Output a character-exact copy of the data, images removed.

[Dataset entries]

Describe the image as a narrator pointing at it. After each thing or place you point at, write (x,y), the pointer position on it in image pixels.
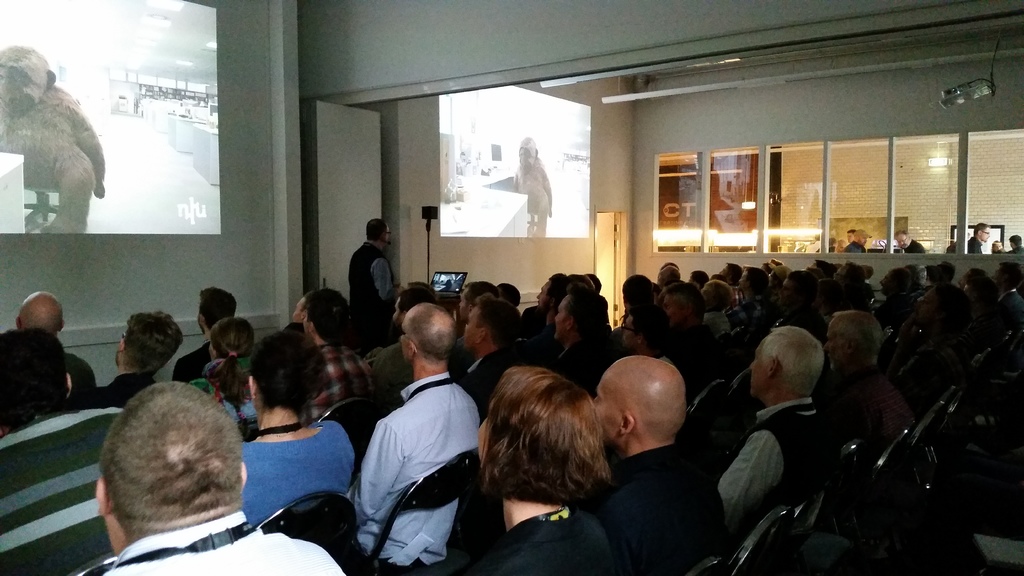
In the foreground (399,312), I can see a group of people (548,500) are sitting on the chairs (711,399) and one person (381,302) is standing in front of a table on which a laptop (458,296) is there. In the background (493,247), I can see screens (483,215), glass windows (738,233), a wall (925,256) and a group of people (856,235). This image taken, maybe in a hall (602,246).
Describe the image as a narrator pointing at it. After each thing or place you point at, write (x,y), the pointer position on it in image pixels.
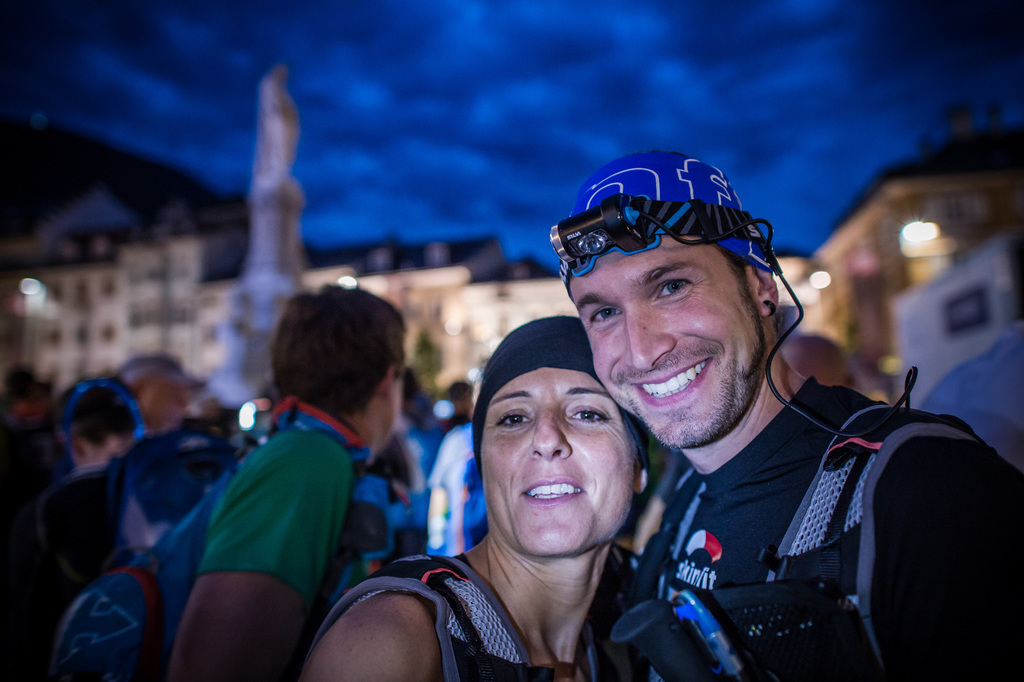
In this image in the foreground (722,401) there is one man (705,497) and one woman (555,505) who are smiling, and in the background (257,462) there are a group of people (372,453) and some houses (388,274) and some statue (267,208) and on the top of the image (589,95) there is sky (456,186).
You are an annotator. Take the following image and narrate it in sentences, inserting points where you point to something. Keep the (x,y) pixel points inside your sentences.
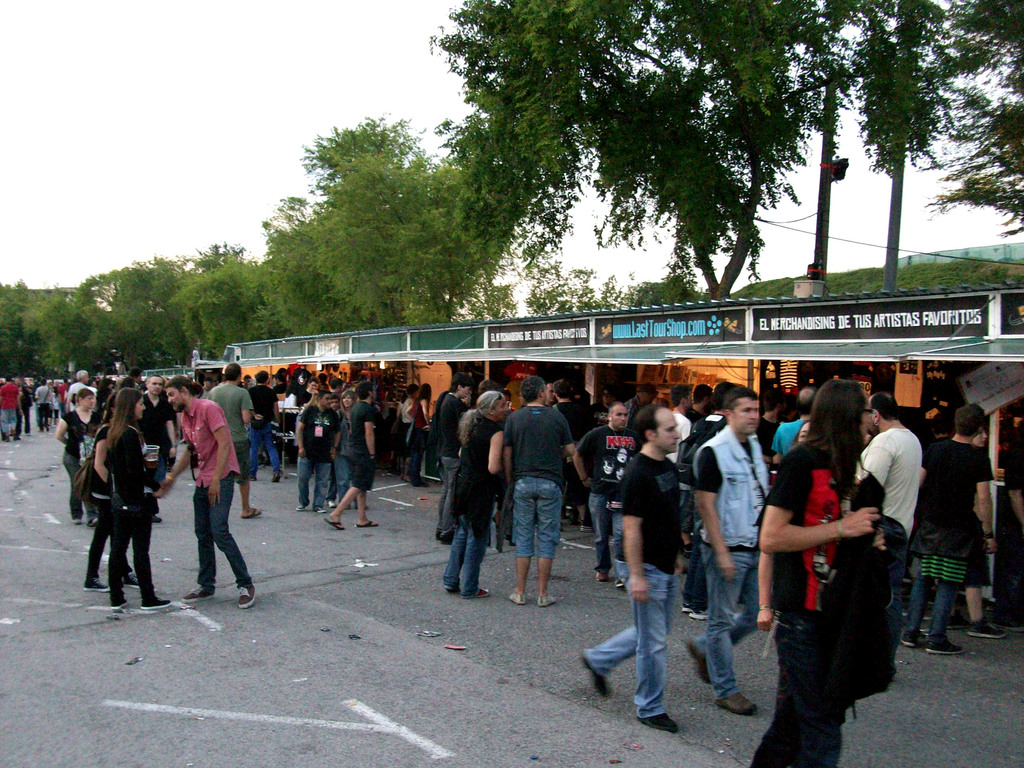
In this image we can see some people (916,519), stalls (698,377), name boards (978,399) and other objects (936,369). In the background of the image (13,316) there are trees (556,164), poles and other objects (1008,262). At the top of the image (382,87) there is the sky (436,150). At the bottom of the image (485,705) there is the road (432,689).
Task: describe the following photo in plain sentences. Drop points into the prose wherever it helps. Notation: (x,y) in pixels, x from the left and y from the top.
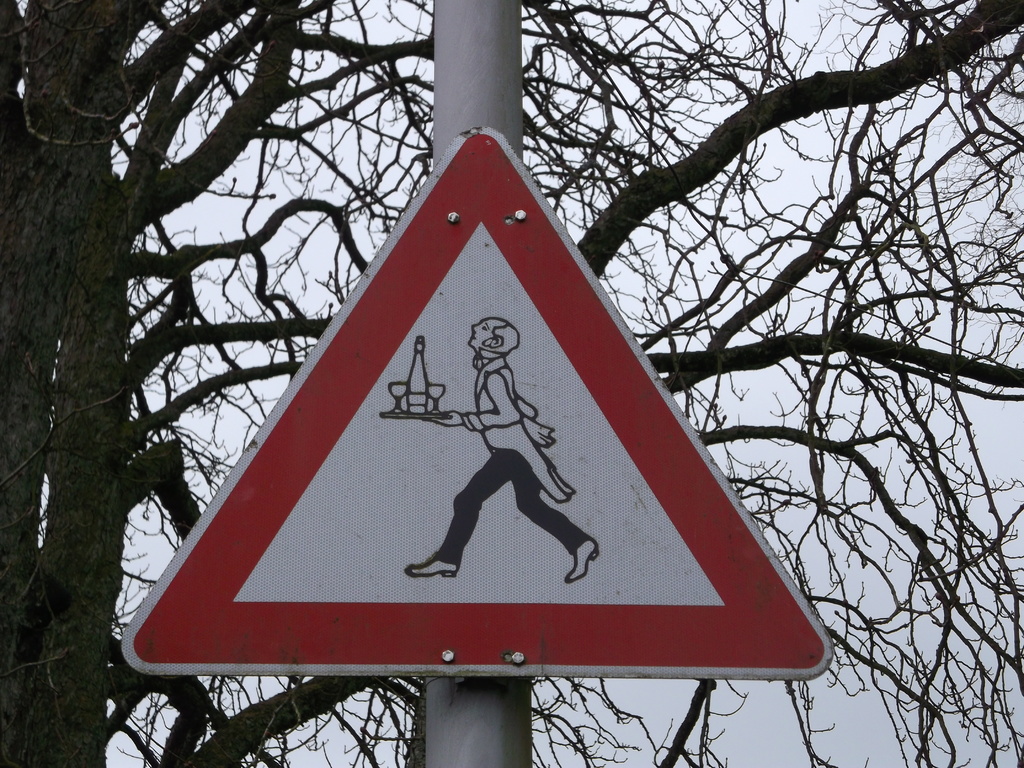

[/Dataset entries]

- Task solution
Describe the image as a narrator pointing at it. After each thing or place you point at, write (x,y), the pointer position on it in image pixels.
In the foreground (399,312), I can see a group of people (548,500) are sitting on the chairs (711,399) and one person (381,302) is standing in front of a table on which a laptop (458,296) is there. In the background (493,247), I can see screens (483,215), glass windows (738,233), a wall (925,256) and a group of people (856,235). This image taken, maybe in a hall (602,246).
Describe the image as a narrator pointing at it. After each thing or place you point at, write (x,y), the pointer position on it in image pixels.
In this image in the foreground (722,401) there is one man (705,497) and one woman (555,505) who are smiling, and in the background (257,462) there are a group of people (372,453) and some houses (388,274) and some statue (267,208) and on the top of the image (589,95) there is sky (456,186).
You are an annotator. Take the following image and narrate it in sentences, inserting points where you point to something. Keep the (x,y) pixel points inside your sentences.
In this image we can see some people (916,519), stalls (698,377), name boards (978,399) and other objects (936,369). In the background of the image (13,316) there are trees (556,164), poles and other objects (1008,262). At the top of the image (382,87) there is the sky (436,150). At the bottom of the image (485,705) there is the road (432,689).
Task: describe the following photo in plain sentences. Drop points into the prose wherever it helps. Notation: (x,y) in pixels, x from the left and y from the top.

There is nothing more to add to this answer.